Food Stamp Changes to Result in 500,000 Students Losing Free Meals

Representative Bobby Scott said the Department of Agriculture has hidden data that shows its recent proposed changes to the food stamp program may mean that half a million low-income students would lose free meals.

The Democratic representative, who serves as the chairman of the House Committee on Education and Labor, wrote in a letter to Secretary of Agriculture Sonny Perdue that the Trump administration’s formal proposal which revises who qualifies for the program makes no mention of the effect the changes to the Supplemental Nutrition Assistance Program would have on school meal eligibility.

Scott said in the letter that “the proposed rule will impact not only SNAP eligibility, but will also affect children’s eligibility for school meal programs.” He stresses that the program “allows schools to provide free meals to” low-income students.

His committee, the chairman added, found out about the impact on school lunches in a phone briefing with USDA staff, requesting that the Agriculture Department’s proposal to include the estimate and restart the 60-day comment period be revised, CNN reports. The staff said that 93 percent of the affected students would qualify for reduced-priced meals, meaning that the schools can charge up to 30 cents for each breakfast and 40 cents for each lunch.
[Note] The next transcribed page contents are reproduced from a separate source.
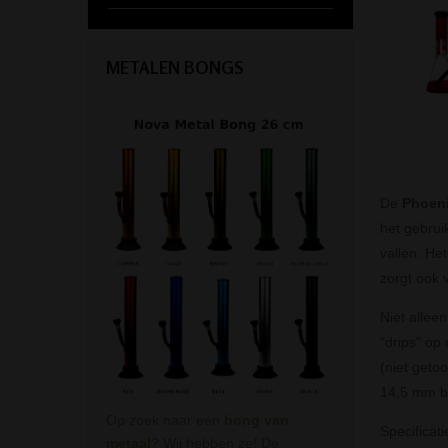
METALEN BONGS
De
Phoeni
het gebrui
vallen. Het
zorgt ook 
Niet allee
"drips" op
(niet geto
14,5 mm b
Op zoek naar een
bong van
Specificati
metaal
? Wij hebben ze! De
Scott pointed out that the USDA’s proposed rules must by law include “relevant scientific and technical findings,” stressing that the impact on school meals is a significant “technical finding that must be made public.”

The rule, proposed by the Trump administration on Tuesday, could strip around 3.1 million people of their food stamp benefits. Under the current law, children whose families receive food stamps automatically become part of a program that provides them free breakfast and lunch at school.

However, NBC News writes, because the two programs are linked, they could now likewise lose their free meals at school.

A spokesperson for the USDA refused to comment on the rule’s effect, saying the department “cannot provide additional information during the public comment period.”